Daniel Hager, Sr. was born on November 15, 1801, in Amherst County, Va. He moved to Kentucky with his father John Hager, a native of Germany who came to America as a British soldier during the Revolutionary war. John Hager settled with his family in the part of Floyd Co. KY which later became Johnson County. In 1821, Daniel married Violet Porter and reared a large family of twelve children. His occupation was farmer and merchant. After Johnson County was established he became the first sheriff. Daniel Hager also represented Johnson and Floyd Counties in the Kentucky Legislature in 1845 and 1846.
When the Civil War began, Daniel Hager became involved in organizing the State militia, with the rank of General. The militia operated under the State law, and for the purpose of maintaining the neutral position of Kentucky. During the coming months it became evident that the sympathies of the State militia were predominantly Southern which led to the organization of local home guard units who were in support of the Union.
In the fall of 1861, General Hager cast his lot with the Southern cause and joined the Confederates who were organizing a force at Prestonsburg, commanded by General "Cerro Gordo" Williams. Shortly after the Confederate defeat at Ivy Mountain on November 8, 1861, a renewed attempt was made to bring Eastern Kentucky under Confederate control. A force led by General Humphrey Marshall entered the state by way of Pound Gap and made their way down the Big Sandy Valley. Daniel Hager served on Marshall's staff as assistant quarter-master. Humphrey Marshall established Paintsville as headquarters for some time, but on Christmas 1861 moved his troops to Hager's large farm which was situated about three miles south of the town.
Marshall's men immediately began the construction of some earthworks on a hill, about three or four hundred feet high, lying between two branches of a creek. The parapet was heavily revetted with logs and hewn timber and traverses for several guns had been finished. The fortifications commanded the road for a mile down the main valley and for an equal distance of the left fork of the stream which came down from the West. Records show that Hager supplied the troops with corn and oats.

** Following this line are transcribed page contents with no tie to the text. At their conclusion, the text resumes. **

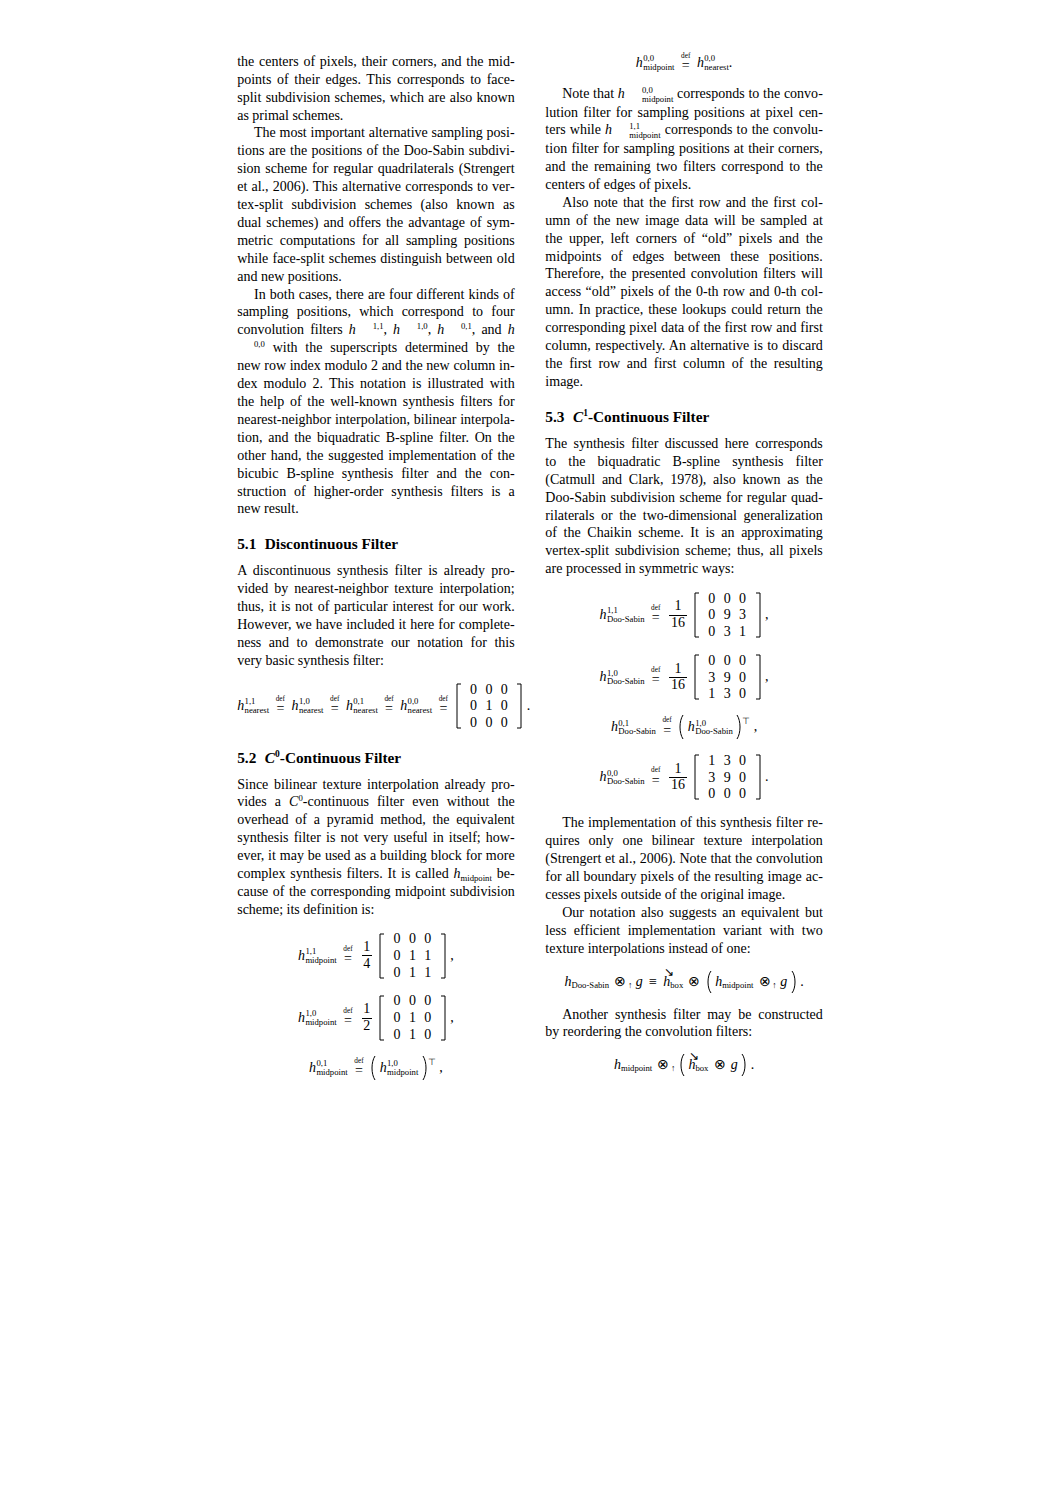the centers of pixels, their corners, and the midpoints of their edges. This corresponds to face-split subdivision schemes, which are also known as primal schemes.
The most important alternative sampling positions are the positions of the Doo-Sabin subdivision scheme for regular quadrilaterals (Strengert et al., 2006). This alternative corresponds to vertex-split subdivision schemes (also known as dual schemes) and offers the advantage of symmetric computations for all sampling positions while face-split schemes distinguish between old and new positions.
In both cases, there are four different kinds of sampling positions, which correspond to four convolution filters h 1,1, h 1,0, h 0,1, and h 0,0 with the superscripts determined by the new row index modulo 2 and the new column index modulo 2. This notation is illustrated with the help of the well-known synthesis filters for nearest-neighbor interpolation, bilinear interpolation, and the biquadratic B-spline filter. On the other hand, the suggested implementation of the bicubic B-spline synthesis filter and the construction of higher-order synthesis filters is a new result.
5.1 Discontinuous Filter
A discontinuous synthesis filter is already provided by nearest-neighbor texture interpolation; thus, it is not of particular interest for our work. However, we have included it here for completeness and to demonstrate our notation for this very basic synthesis filter:
h 1,1 nearest def= h 1,0 nearest def= h 0,1 nearest def= h 0,0 nearest def=
| 0 | 0 | 0 |
| 0 | 1 | 0 |
| 0 | 0 | 0 |
.
5.2 C 0-Continuous Filter
Since bilinear texture interpolation already provides a C 0-continuous filter even without the overhead of a pyramid method, the equivalent synthesis filter is not very useful in itself; however, it may be used as a building block for more complex synthesis filters. It is called hmidpoint because of the corresponding midpoint subdivision scheme; its definition is:
h 1,1 midpoint def= 14
| 0 | 0 | 0 |
| 0 | 1 | 1 |
| 0 | 1 | 1 |
,
h 1,0 midpoint def= 12
| 0 | 0 | 0 |
| 0 | 1 | 0 |
| 0 | 1 | 0 |
,
h 0,1 midpoint def= h 1,0 midpoint ⊤ ,
h 0,0 midpoint def= h 0,0 nearest.
Note that h 0,0 midpoint corresponds to the convolution filter for sampling positions at pixel centers while h 1,1 midpoint corresponds to the convolution filter for sampling positions at their corners, and the remaining two filters correspond to the centers of edges of pixels.
Also note that the first row and the first column of the new image data will be sampled at the upper, left corners of “old” pixels and the midpoints of edges between these positions. Therefore, the presented convolution filters will access “old” pixels of the 0-th row and 0-th column. In practice, these lookups could return the corresponding pixel data of the first row and first column, respectively. An alternative is to discard the first row and first column of the resulting image.
5.3 C 1-Continuous Filter
The synthesis filter discussed here corresponds to the biquadratic B-spline synthesis filter (Catmull and Clark, 1978), also known as the Doo-Sabin subdivision scheme for regular quadrilaterals or the two-dimensional generalization of the Chaikin scheme. It is an approximating vertex-split subdivision scheme; thus, all pixels are processed in symmetric ways:
h 1,1 Doo-Sabin def= 116
| 0 | 0 | 0 |
| 0 | 9 | 3 |
| 0 | 3 | 1 |
,
h 1,0 Doo-Sabin def= 116
| 0 | 0 | 0 |
| 3 | 9 | 0 |
| 1 | 3 | 0 |
,
h 0,1 Doo-Sabin def= h 1,0 Doo-Sabin ⊤ ,
h 0,0 Doo-Sabin def= 116
| 1 | 3 | 0 |
| 3 | 9 | 0 |
| 0 | 0 | 0 |
.
The implementation of this synthesis filter requires only one bilinear texture interpolation (Strengert et al., 2006). Note that the convolution for all boundary pixels of the resulting image accesses pixels outside of the original image.
Our notation also suggests an equivalent but less efficient implementation variant with two texture interpolations instead of one:
hDoo-Sabin ⊗↑ g ≡ ↘h box ⊗ hmidpoint ⊗↑ g .
Another synthesis filter may be constructed by reordering the convolution filters:
hmidpoint ⊗↑ ↘h box ⊗ g .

On January 6, 1862, Colonel Abraham Garfield arrived with a Federal force in the vicinity of Paintsville. At the same time, a second Union force under Colonel Cranor was moving on Marshall's position by way of Hazel Green and Burning Springs. Having no intentions of being trapped and crushed by the enemy, Marshall decided on January 7, 1862, to withdraw in haste toward Prestonsburg. He gave battle three days later, on January 10, 1862, at Middle Creek in Floyd Co. KY.
When Garfield's troops arrived on Hager's Farm, the enemy had cleared the area but camp fires were still burning and food was cooking in the kettles. Garfield noted that the whole camp showed signs of panic and a most disorderly retreat.

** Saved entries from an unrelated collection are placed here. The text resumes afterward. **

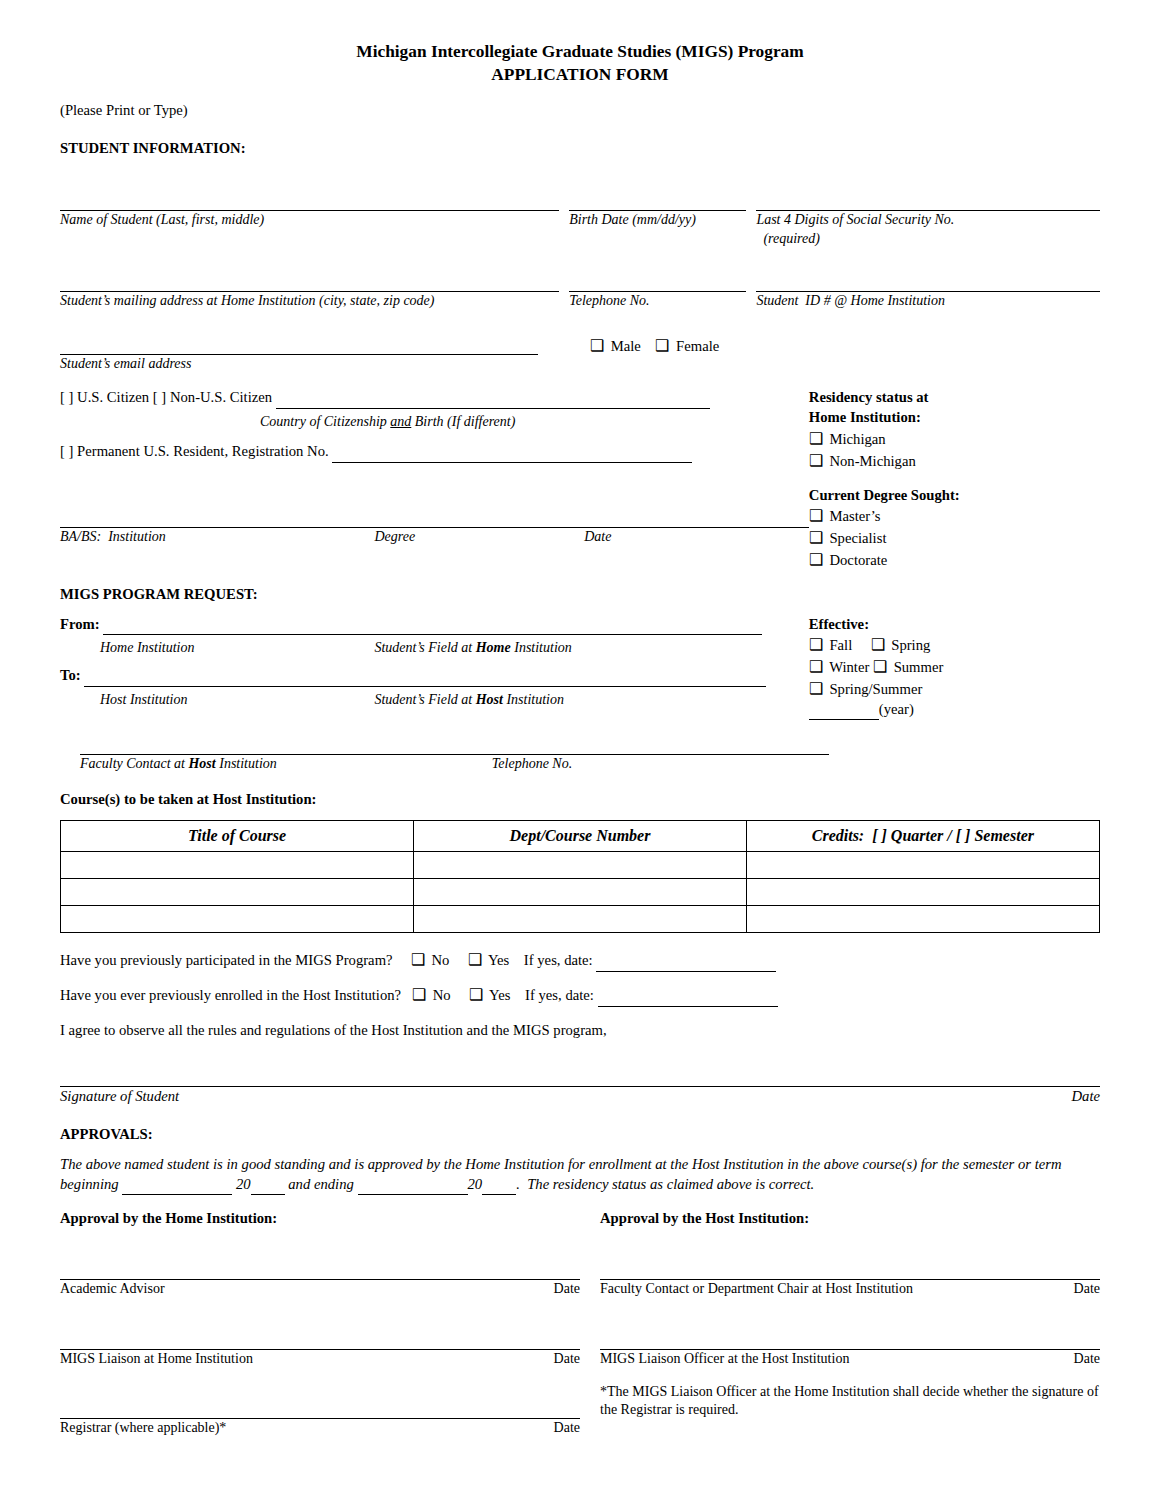Michigan Intercollegiate Graduate Studies (MIGS) Program
APPLICATION FORM
(Please Print or Type)
STUDENT INFORMATION:
| Name of Student (Last, first, middle) | Birth Date (mm/dd/yy) | Last 4 Digits of Social Security No. (required) |
| Student’s mailing address at Home Institution (city, state, zip code) | Telephone No. | Student ID # @ Home Institution |
| Student’s email address | ❑ Male ❑ Female |
| [ ] U.S. Citizen [ ] Non-U.S. Citizen Country of Citizenship and Birth (If different) [ ] Permanent U.S. Resident, Registration No. | Residency status at Home Institution: ❑ Michigan ❑ Non-Michigan |
| / BA/BS: Institution / Degree / Date / | Current Degree Sought: ❑ Master’s ❑ Specialist ❑ Doctorate |
MIGS PROGRAM REQUEST:
| From: / Home Institution / Student’s Field at Home Institution / To: / Host Institution / Student’s Field at Host Institution / | Effective: ❑ Fall ❑ Spring ❑ Winter ❑ Summer ❑ Spring/Summer (year) |
| Faculty Contact at Host Institution | Telephone No. |
Course(s) to be taken at Host Institution:
| Title of Course | Dept/Course Number | Credits: [ ] Quarter / [ ] Semester |
| --- | --- | --- |
Have you previously participated in the MIGS Program? ❑ No ❑ Yes If yes, date:
Have you ever previously enrolled in the Host Institution? ❑ No ❑ Yes If yes, date:
I agree to observe all the rules and regulations of the Host Institution and the MIGS program,
Signature of Student Date
APPROVALS:
The above named student is in good standing and is approved by the Home Institution for enrollment at the Host Institution in the above course(s) for the semester or term beginning 20 and ending 20 . The residency status as claimed above is correct.
| Approval by the Home Institution: Academic Advisor Date MIGS Liaison at Home Institution Date Registrar (where applicable)* Date | Approval by the Host Institution: Faculty Contact or Department Chair at Host Institution Date MIGS Liaison Officer at the Host Institution Date *The MIGS Liaison Officer at the Home Institution shall decide whether the signature of the Registrar is required. |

Daniel Hager remained in the service of the Confederate Army until winter 1862. He then left the army and rented a farm in Russell County, Virginia, where he remained until April 1865.
Upon his return to Eastern Kentucky, Daniel Hager took the amnesty oath on May 4, 1865 at Louisa, HQ of United States Forces, First Division of Kentucky, Office of Provost Marshal. Hager stated that during his absence from Johnson County, KY, he was "partially and only for a short time connected with the 5th Ky Rebel Infantry, as an assistant quartermaster - and never held any other civil or military office under the so called Confederate government." According to the records, he was 63 years old, had a dark complexion, gray hair, black eyes and was 5' 10" tall.
dated May 4, 1865.
Hager applied for a Presidential pardon which was endorsed on Jan. 20, 1866, by Kentucky Governor Thomas E. Bramlette. Hager stated that he took the amnesty oath and that, "he is determined, in good faith, to conform thereto, and demean himself as a loyal citizen." He was pardoned July 6, 1866.
As was the case with many other families in Kentucky, the war had divided Daniel Hager's family. His oldest son John J. Hager joined the Confederate Army under Humphrey Marshall and was killed during the war. His son Daniel M. Hager served in the Union Army and joined the 45th Ky Mounted Infantry. His sons Samuel and Henry P. Hager engaged in steamboating on the Big Sandy River during the Civil War and supplied the Union Army with goods. Two son-in-laws also served the Union cause. Dr. Isaac Turner was a member of the 45th Ky Mounted Infantry and Captain Reuben Patrick was a famed Union scout.
In 1880, Daniel Hager served as President of the Eastern Kentucky Confederate Veterans Society, Johnson County Platoon. He died on July 5, 1887 and is buried in the Old Paintsville Cemetery.